I am, however, getting far more frequent crashes to desktop than I ever did. In about eight hours of playing, the game crashed five or six times. That’s not great, especially since crashing was one problem I never really had originally (and I’m using the exact same PC). And I’m pretty pleased to report that the cars outside V’s apartment no longer ram mindlessly into that barricade.
But like I said, bugs aren’t the only problem. I still can’t change my appearance after starting the game. The lifepaths still feel entirely pointless. And playing the game again I’m remembering other things I was excited about, like brain dancing, which turned out to be used only a few times to solve some low-level puzzles, and the fearsome Trauma Team, who show up… what, once? Twice? And have absolutely no other part in the game? Surely there was meant to be more of them.

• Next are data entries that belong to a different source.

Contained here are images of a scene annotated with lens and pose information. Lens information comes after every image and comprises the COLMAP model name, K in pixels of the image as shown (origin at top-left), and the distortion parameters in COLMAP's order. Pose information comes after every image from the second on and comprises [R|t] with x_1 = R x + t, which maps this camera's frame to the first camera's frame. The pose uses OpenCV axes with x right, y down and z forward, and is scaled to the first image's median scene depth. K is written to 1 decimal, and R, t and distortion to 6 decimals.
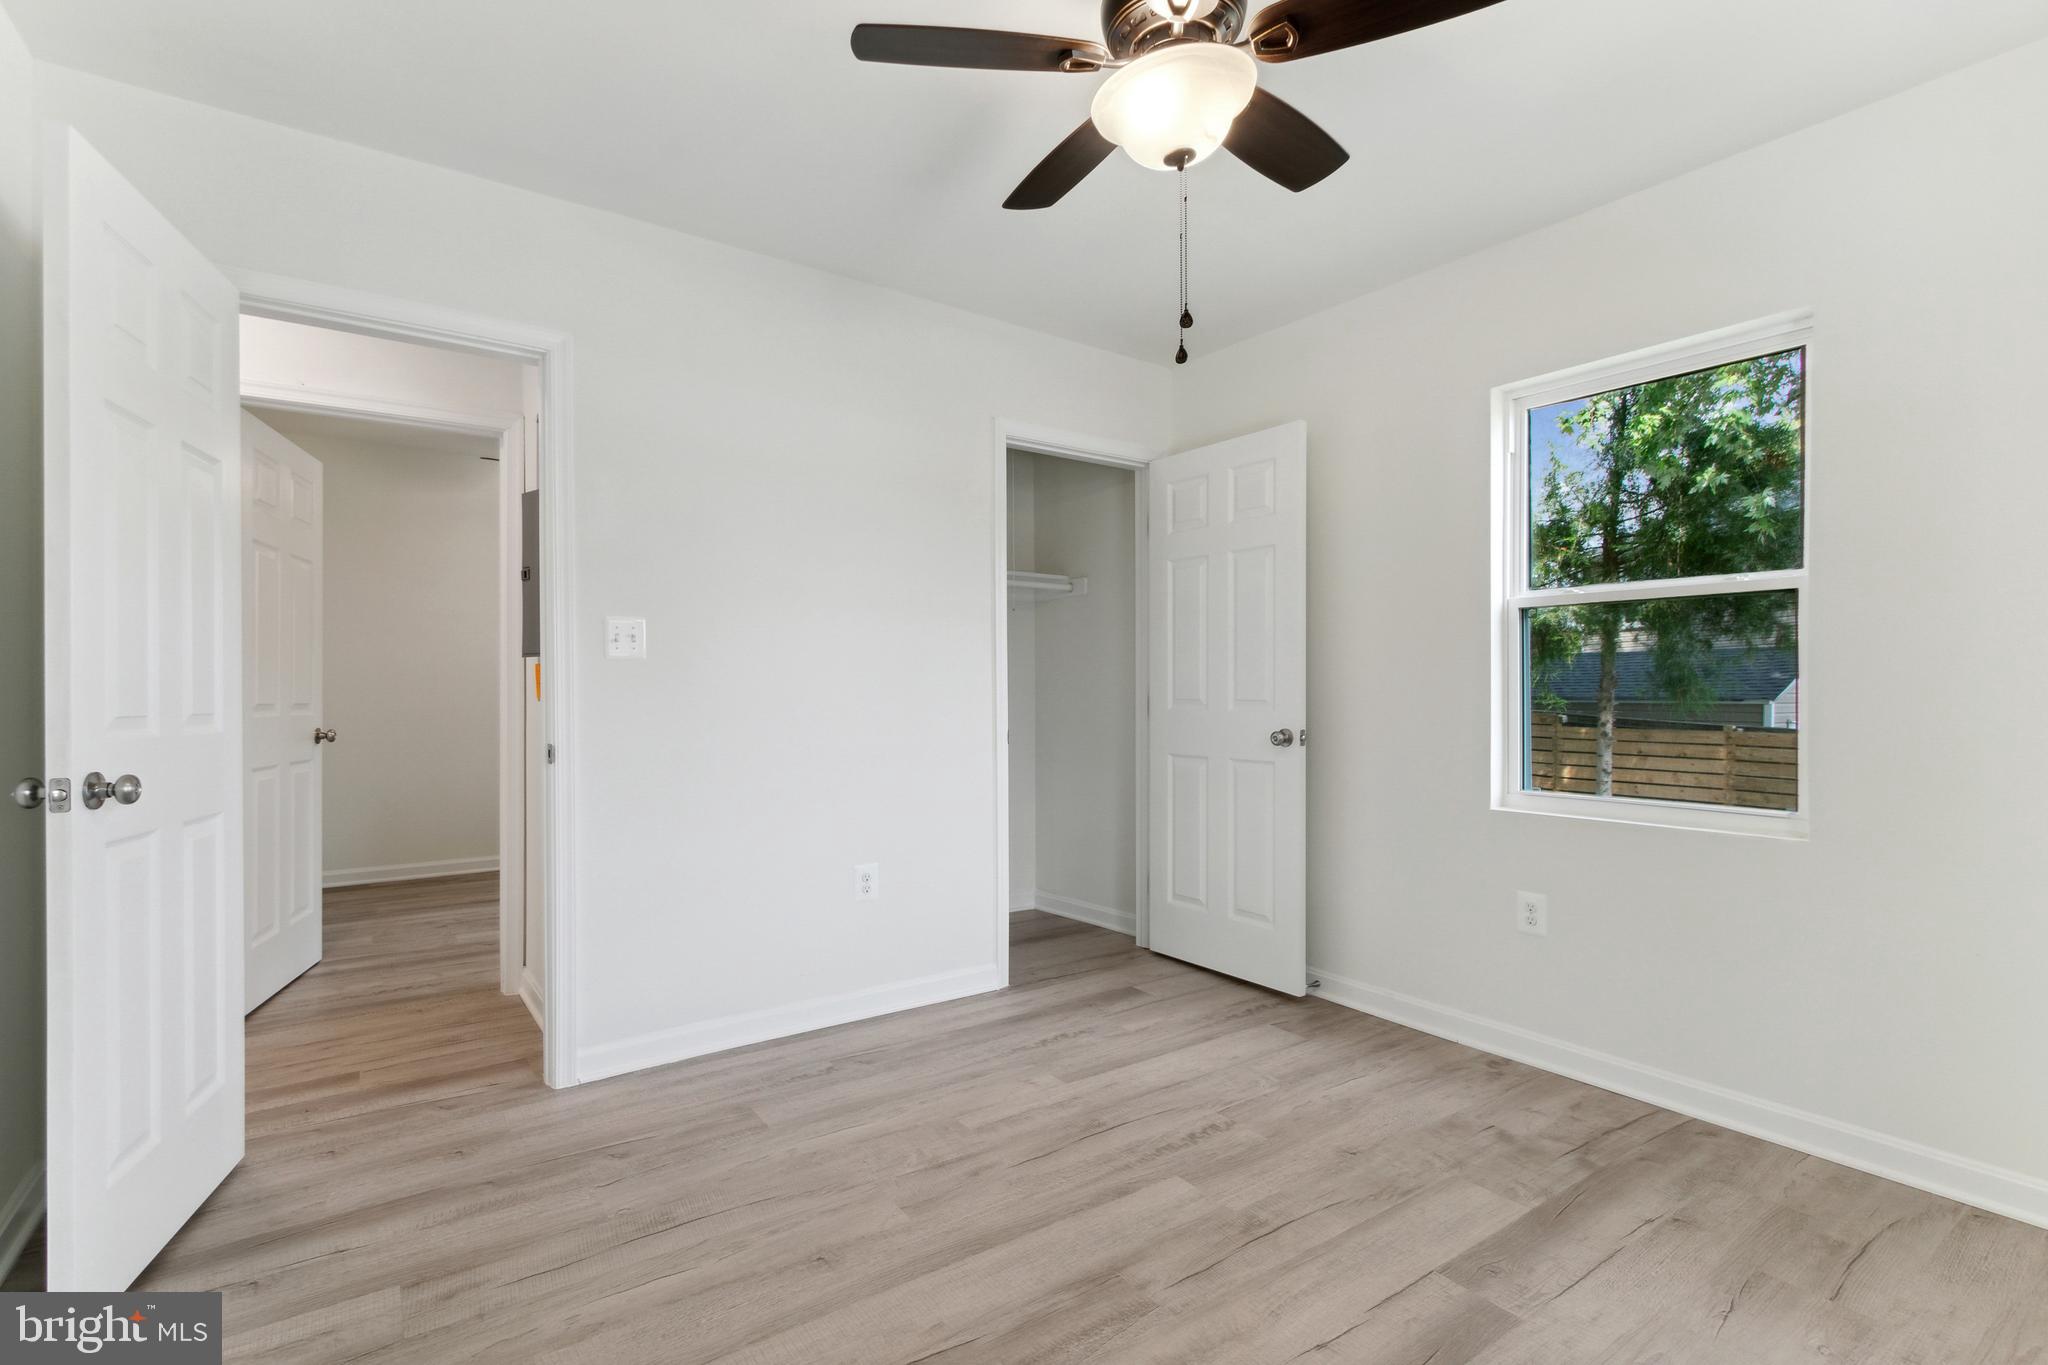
lens RADIAL K [[945.6, 0, 1020.4], [0, 945.6, 686.5], [0, 0, 1]] dist [-0.000266, 0.000039]
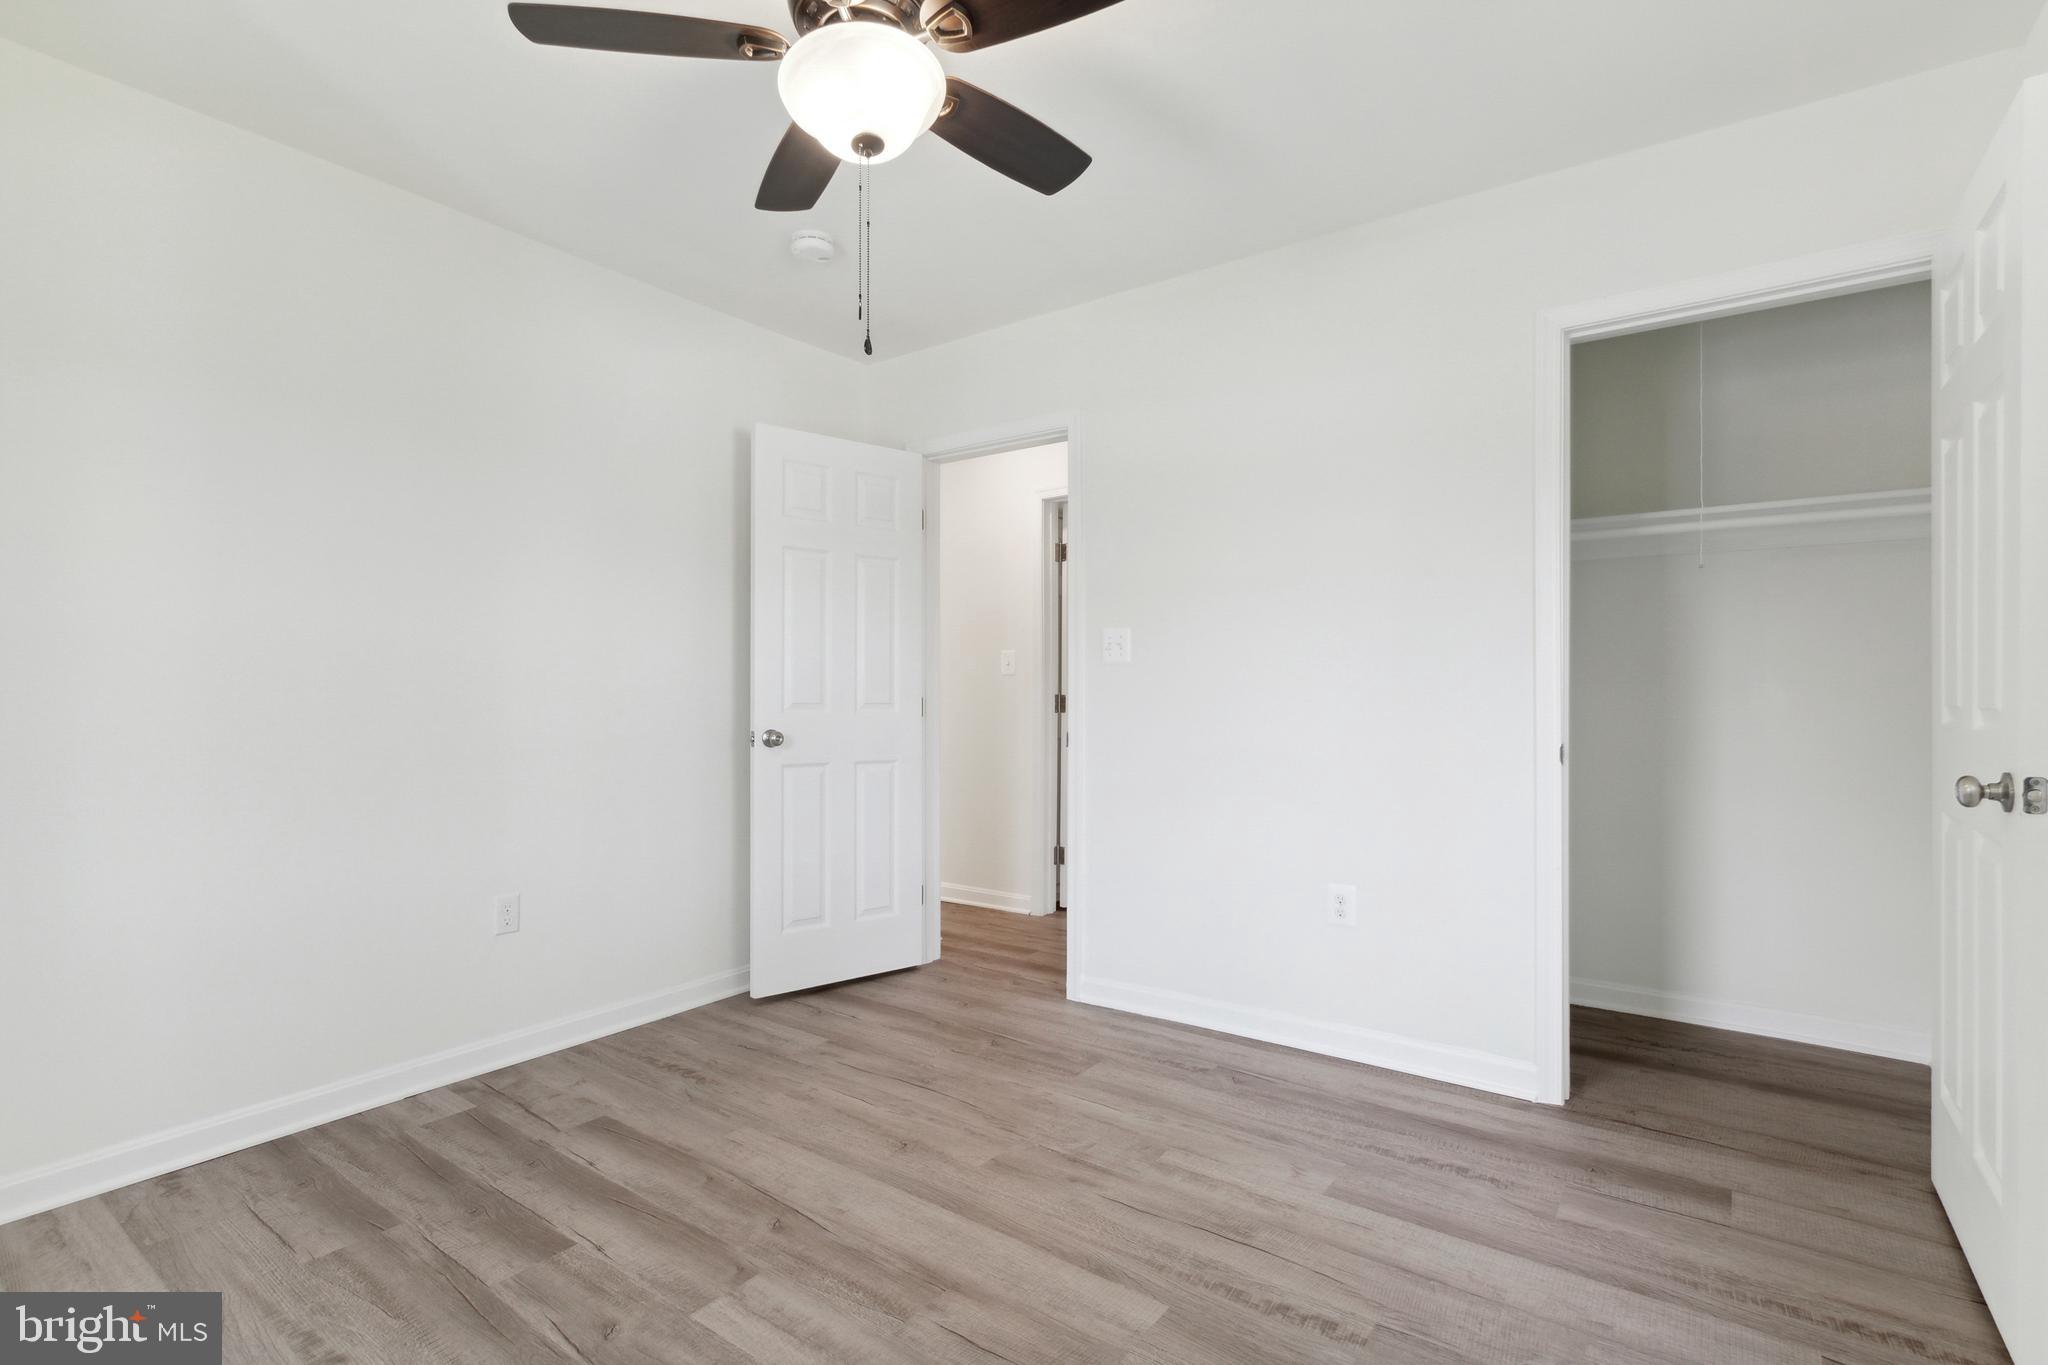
lens RADIAL K [[963.3, 0, 1024.0], [0, 963.3, 682.5], [0, 0, 1]] dist [0.000050, -0.000114]
pose [[0.318493, -0.008999, -0.947883, 0.769455], [0.002505, 0.999959, -0.008652, 0.006208], [0.947922, 0.000381, 0.318503, 0.547336]]
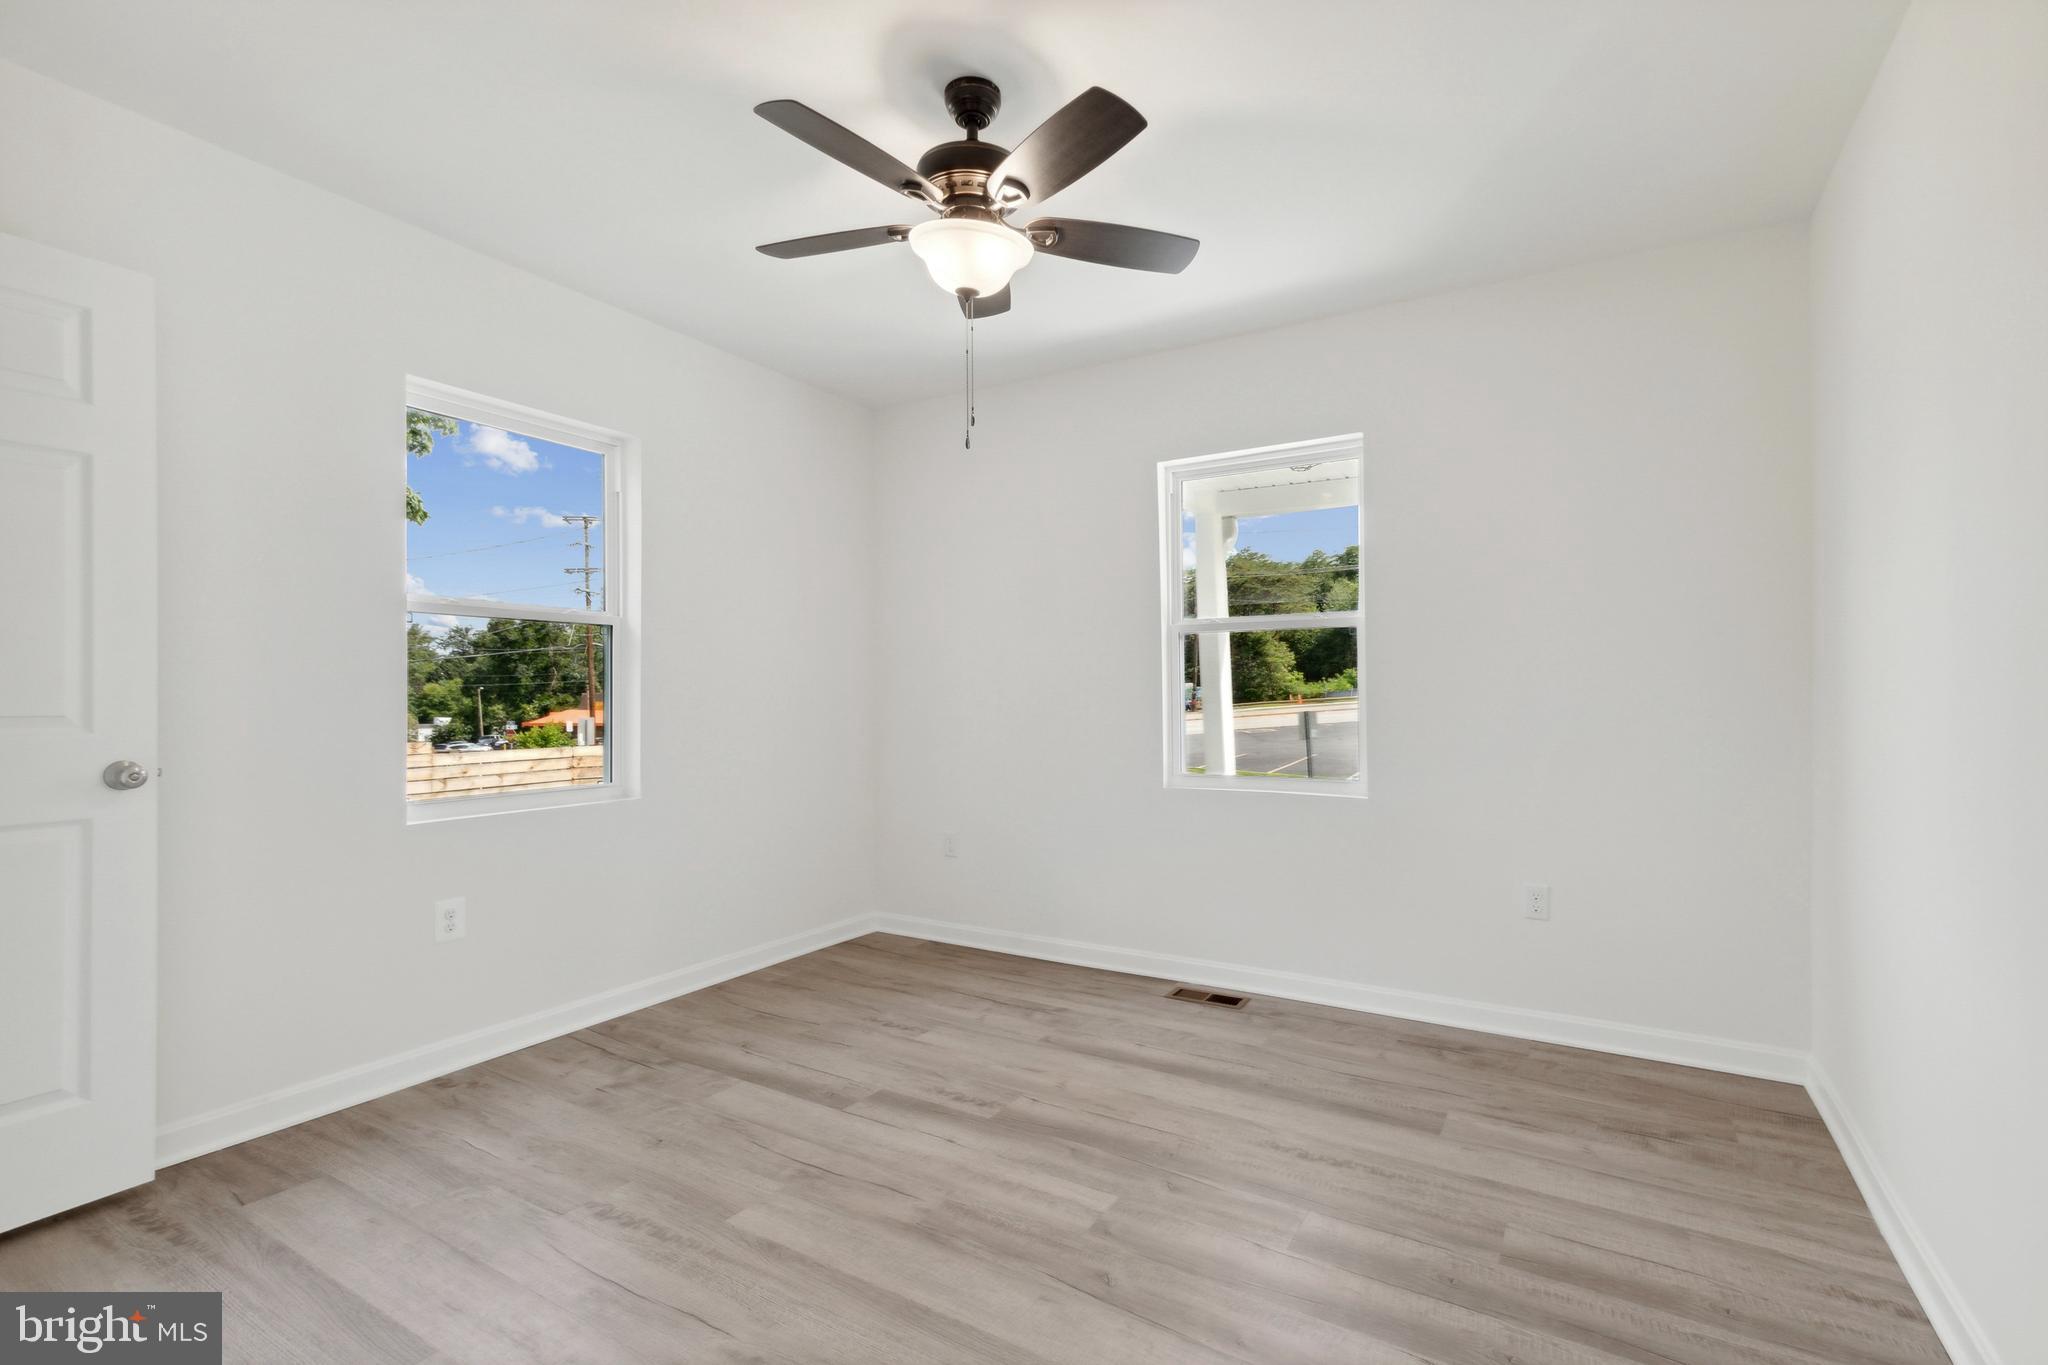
lens RADIAL K [[945.6, 0, 1020.4], [0, 945.6, 686.5], [0, 0, 1]] dist [-0.000266, 0.000039]
pose [[-0.397545, 0.004323, 0.917572, -0.696142], [-0.003113, 0.999977, -0.006060, -0.002418], [-0.917577, -0.005266, -0.397522, 0.958218]]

I’d love to be writing a year later that it’s a great time to be jumping back into Cyberpunk 2077. Apparently a lot of new players are having a great time. But honestly, if you’ve waited this long, I recommend waiting another year to see if more than just bugs get patched. A lot—but not nearly everything—has been fixed in a year, but making Cyberpunk 2077 whole will mean not just fixing what’s broken but addressing what’s lacking. I’m sure they’ll eventually do the first part. I’m not so sure about the second. Maybe I’ll try again next December.